Wie Lionel Sanders 2018 den Ironman Hawaii gewinnen kann
Jakob Ohlsen Veröffentlicht: 03. Januar 2018
Während sich einige Athleten im Vorfeld des Ironman Hawaii sehr bedeckt hielten, las man von Lionel Sanders Tag für Tag neue Kampfansagen in den sozialen Netzwerken. Seine Lebensgeschichte, die von der Drogensucht und dem Kampf dagegen bis zur Rolle als Sieganwärter des Ironman Hawaii führt, ist beeindruckend und zugleich berührend. Sie macht den 29 jährigen Kanadier zu einer besonderen Figur im Triathlonsport. Bei den Ironman Weltmeisterschaften 2017 ließ Sanders seinen Worten dann Taten folgen. Nur der Deutsche Patrick Lange konnte Sanders wenige Kilometer vor dem Ziel abfangen und verwies den Kanadier auf den zweiten Platz.
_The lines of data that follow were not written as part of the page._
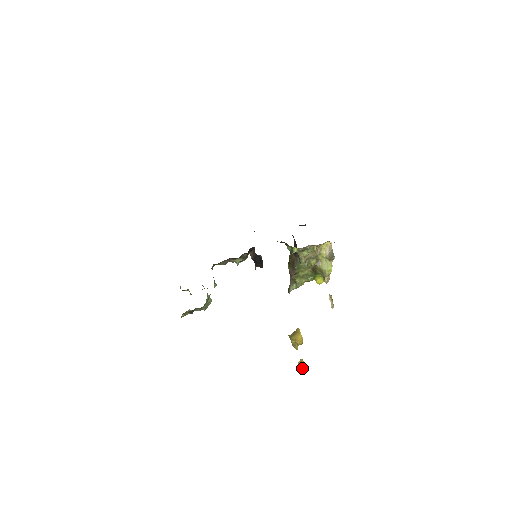
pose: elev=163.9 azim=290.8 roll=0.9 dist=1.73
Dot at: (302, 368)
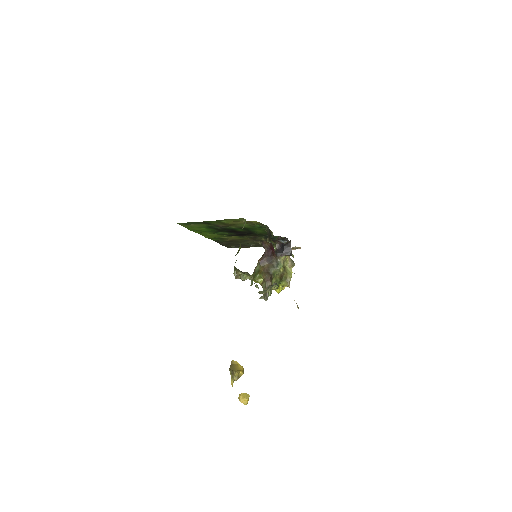
Dot at: (246, 402)
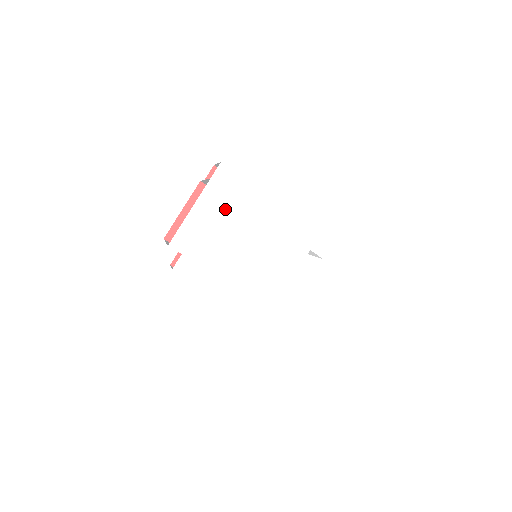
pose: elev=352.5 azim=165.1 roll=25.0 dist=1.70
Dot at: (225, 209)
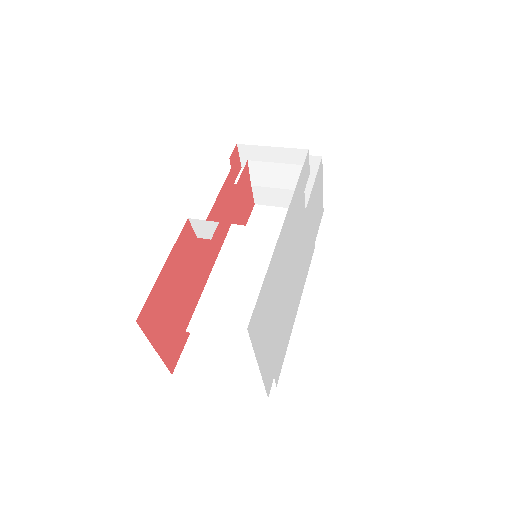
Dot at: (269, 318)
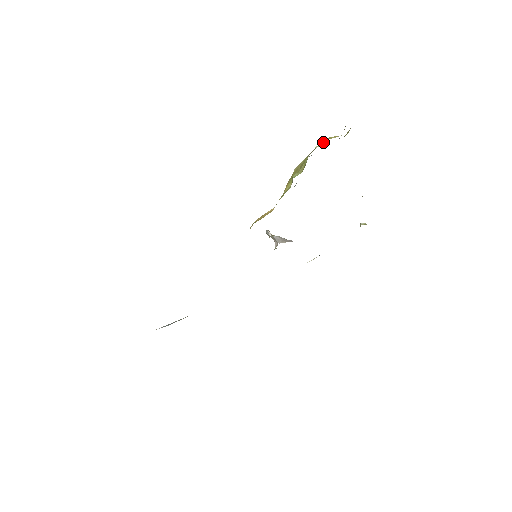
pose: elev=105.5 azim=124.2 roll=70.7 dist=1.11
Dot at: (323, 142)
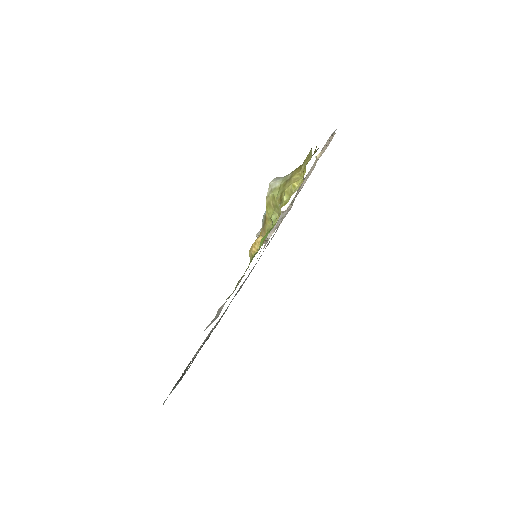
Dot at: (288, 192)
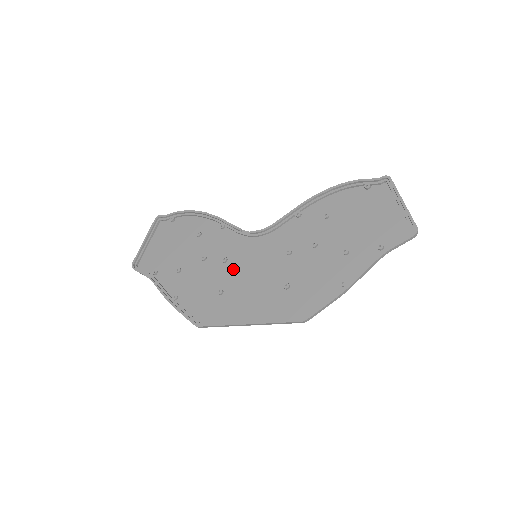
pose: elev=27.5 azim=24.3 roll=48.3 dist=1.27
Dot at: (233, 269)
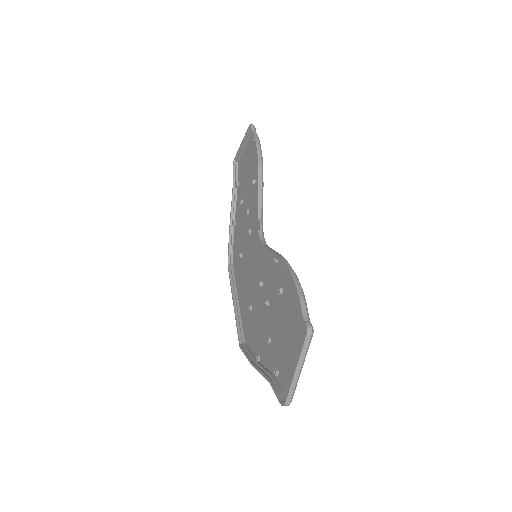
Dot at: (249, 247)
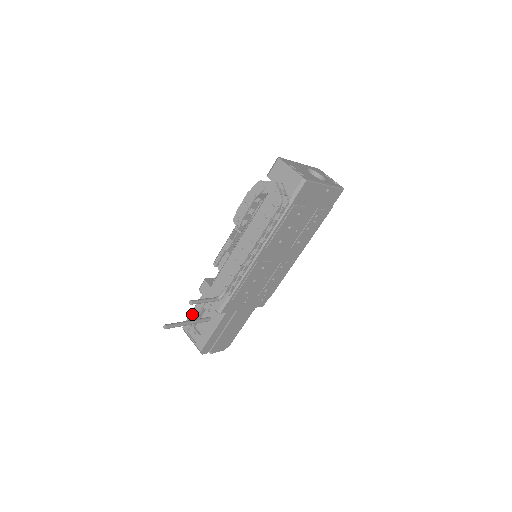
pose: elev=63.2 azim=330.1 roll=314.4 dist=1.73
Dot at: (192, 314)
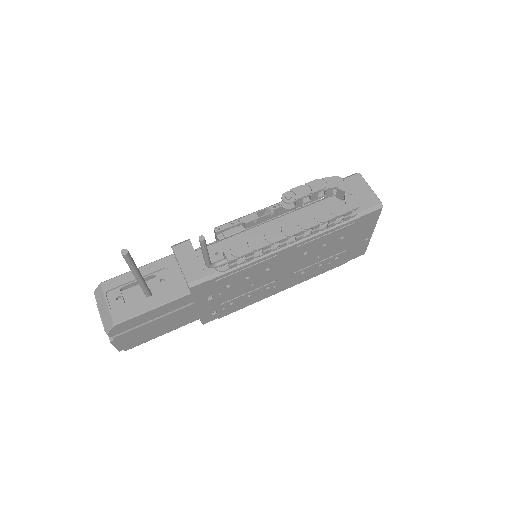
Dot at: (131, 273)
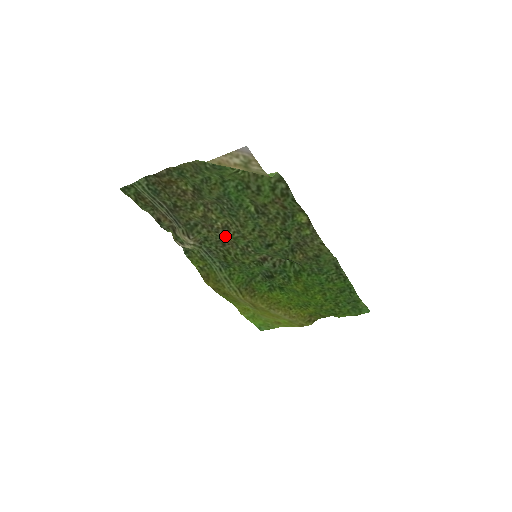
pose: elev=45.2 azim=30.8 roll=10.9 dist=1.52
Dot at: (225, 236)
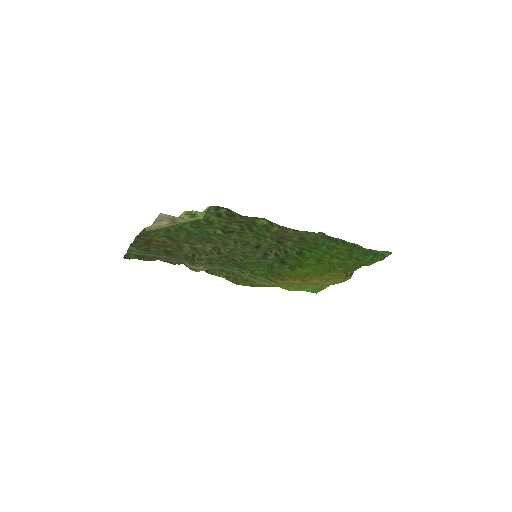
Dot at: (220, 254)
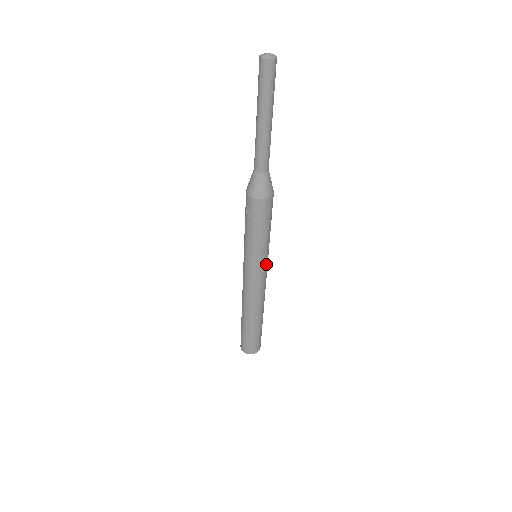
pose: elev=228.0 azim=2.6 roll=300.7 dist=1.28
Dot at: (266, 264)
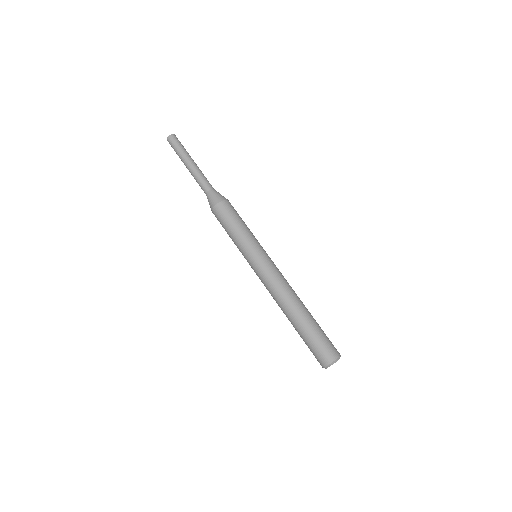
Dot at: (259, 257)
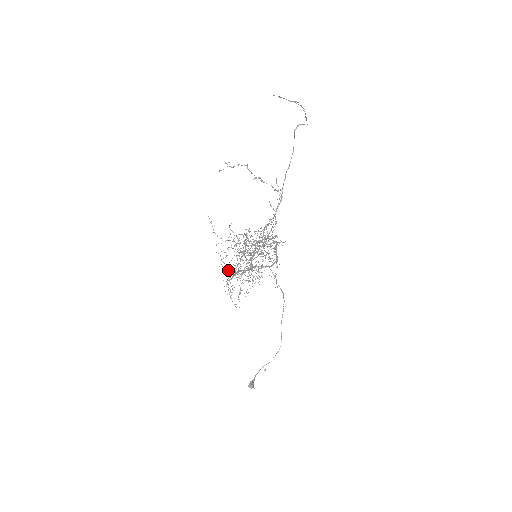
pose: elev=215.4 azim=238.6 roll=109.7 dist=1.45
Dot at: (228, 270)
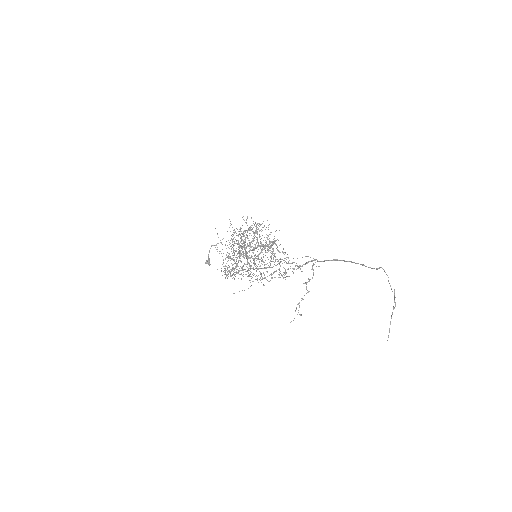
Dot at: occluded
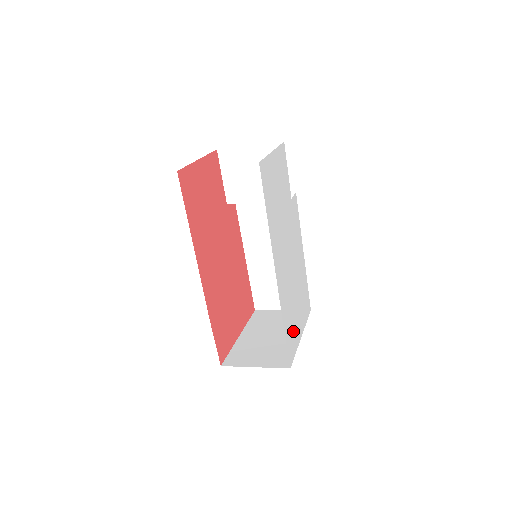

Wenige Tage nach dem Rennen veröffentlichte Sanders ein Bild von seinem Laufband. Davor hatte er ein Foto aufgehängt, auf dem der Moment zu sehen ist, in dem er von Patrick Lange überholt wird. Lionel Sanders Motivation scheint also ungebrochen und so möchte ich im Folgenden beleuchten, ob und wie ihm im nächsten Rennen der Sprung auf den ersten Platz gelingen kann.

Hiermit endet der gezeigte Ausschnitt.